Member of the Ohio House of Representatives from the 67th district
- In office January 5, 2001 – December 31, 2006
- Preceded by: George E. Terwilleger
- Succeeded by: Shannon Jones

Personal details
- Party: Republican

= Tom Raga =

American politician (born 1965)

Thomas A. Raga (born 1965) is the President of AES Ohio, a subsidiary of The AES Corporation, and also the Executive Director of the AES Ohio Foundation. Raga is a former politician of the Republican Party who represented the 67th district (Warren County) in the Ohio House of Representatives. In February 2006, he was named by Ken Blackwell as his running mate in the May 2, 2006, primary for governor of Ohio. Blackwell and Raga won the Republican nomination, but lost the November general election to Ted Strickland and Lee Fisher 60-36%.

== Political career ==
A native of Cincinnati, Raga graduated from Moeller High School and from Cornell University received a B.S. in agricultural economics. Raga moved to Deerfield Township, Warren County, Ohio in October 1995. Raga's first elective office was as a trustee of Deerfield Township, elected on November 4, 1997, by defeating long-time incumbent Bob Carter. In the three-way race for two seats, the results were 2,338 (33.65%) for Raga, 2,480 (35.69%) for Larry Backus, and 2,130 (30.66%) for Carter. He served from January 1, 1998, to his resignation in December 2000. (Barbara Wilkens Reed was appointed his successor.)

On March 7, 2000, he won a three-way primary against attorney and former Mason mayor Betty Davis and Clearcreek Township trustee Ed Wade to replace Republican state representative George E. Terwilleger, who was forced to retire because of Ohio's term limits. Both Davis and Wade had lost the 1992 Republican primary to Terwilleger for the open seat. Raga wrote in the Dayton Daily News he was running because We all know the issues affecting our daily lives, including: education dilemmas with inequitable and insufficient funding, meaningful achievement standards and learning in an environment free from fear; health-care issues affecting the affordability, accessibility and quality of care; and controlled and balanced growth issues involving expansion of infrastructure while maintaining green space and our own unique community standards and way of life.

(Part of a data file)
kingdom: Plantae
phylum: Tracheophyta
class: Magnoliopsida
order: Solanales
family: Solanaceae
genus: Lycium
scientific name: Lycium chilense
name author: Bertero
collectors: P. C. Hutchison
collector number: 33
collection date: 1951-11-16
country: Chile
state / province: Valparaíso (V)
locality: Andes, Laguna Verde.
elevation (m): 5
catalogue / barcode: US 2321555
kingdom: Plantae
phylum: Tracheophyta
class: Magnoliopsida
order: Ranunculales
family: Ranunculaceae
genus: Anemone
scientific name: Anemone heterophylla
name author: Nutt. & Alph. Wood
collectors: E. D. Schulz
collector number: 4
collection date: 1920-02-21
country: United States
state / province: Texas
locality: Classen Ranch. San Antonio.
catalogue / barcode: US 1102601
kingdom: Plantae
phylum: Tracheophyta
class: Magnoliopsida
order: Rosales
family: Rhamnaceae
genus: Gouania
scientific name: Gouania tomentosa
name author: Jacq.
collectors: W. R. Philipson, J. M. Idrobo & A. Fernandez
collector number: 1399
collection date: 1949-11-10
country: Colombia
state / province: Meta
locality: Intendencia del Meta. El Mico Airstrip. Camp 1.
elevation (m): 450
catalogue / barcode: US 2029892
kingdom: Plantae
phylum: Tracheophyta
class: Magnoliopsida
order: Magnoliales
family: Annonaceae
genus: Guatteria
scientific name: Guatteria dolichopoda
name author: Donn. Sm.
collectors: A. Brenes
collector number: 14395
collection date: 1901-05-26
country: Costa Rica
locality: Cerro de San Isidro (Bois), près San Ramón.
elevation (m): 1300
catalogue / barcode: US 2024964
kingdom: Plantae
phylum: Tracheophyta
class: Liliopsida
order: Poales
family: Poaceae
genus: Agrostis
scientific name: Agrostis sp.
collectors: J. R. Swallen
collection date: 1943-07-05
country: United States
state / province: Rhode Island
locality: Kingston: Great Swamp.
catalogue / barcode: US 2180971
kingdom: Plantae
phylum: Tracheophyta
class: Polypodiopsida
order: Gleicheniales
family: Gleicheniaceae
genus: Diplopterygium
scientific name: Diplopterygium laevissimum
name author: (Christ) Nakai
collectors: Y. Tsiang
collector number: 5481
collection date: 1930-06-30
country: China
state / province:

Short exercise 1: Could you rewrite the paragraph of the Tom Raga article that begins "A native of Cincinnati" as a short list that keeps its main facts?
Short exercise 2: Would you return the stretch of the Tom Raga article from "Member of the" through "Lee Fisher 60-36%.", copied word for word?

Complete output 1:
- Raga is a Cincinnati native who graduated from Moeller High School and earned a B.S. in agricultural economics from Cornell University.
- He moved to Deerfield Township, Warren County, Ohio, in October 1995.
- His first elective office was Deerfield Township trustee. He won it on November 4, 1997, by defeating long-time incumbent Bob Carter in a three-way race for two seats.
- Results: Larry Backus 2,480 (35.69%), Raga 2,338 (33.65%), Carter 2,130 (30.66%).
- He served from January 1, 1998, until he resigned in December 2000. Barbara Wilkens Reed was appointed as his successor.

Complete output 2:
Member of the Ohio House of Representatives from the 67th district
- In office January 5, 2001 – December 31, 2006
- Preceded by: George E. Terwilleger
- Succeeded by: Shannon Jones

Personal details
- Party: Republican

= Tom Raga =

American politician (born 1965)

Thomas A. Raga (born 1965) is the President of AES Ohio, a subsidiary of The AES Corporation, and also the Executive Director of the AES Ohio Foundation. Raga is a former politician of the Republican Party who represented the 67th district (Warren County) in the Ohio House of Representatives. In February 2006, he was named by Ken Blackwell as his running mate in the May 2, 2006, primary for governor of Ohio. Blackwell and Raga won the Republican nomination, but lost the November general election to Ted Strickland and Lee Fisher 60-36%.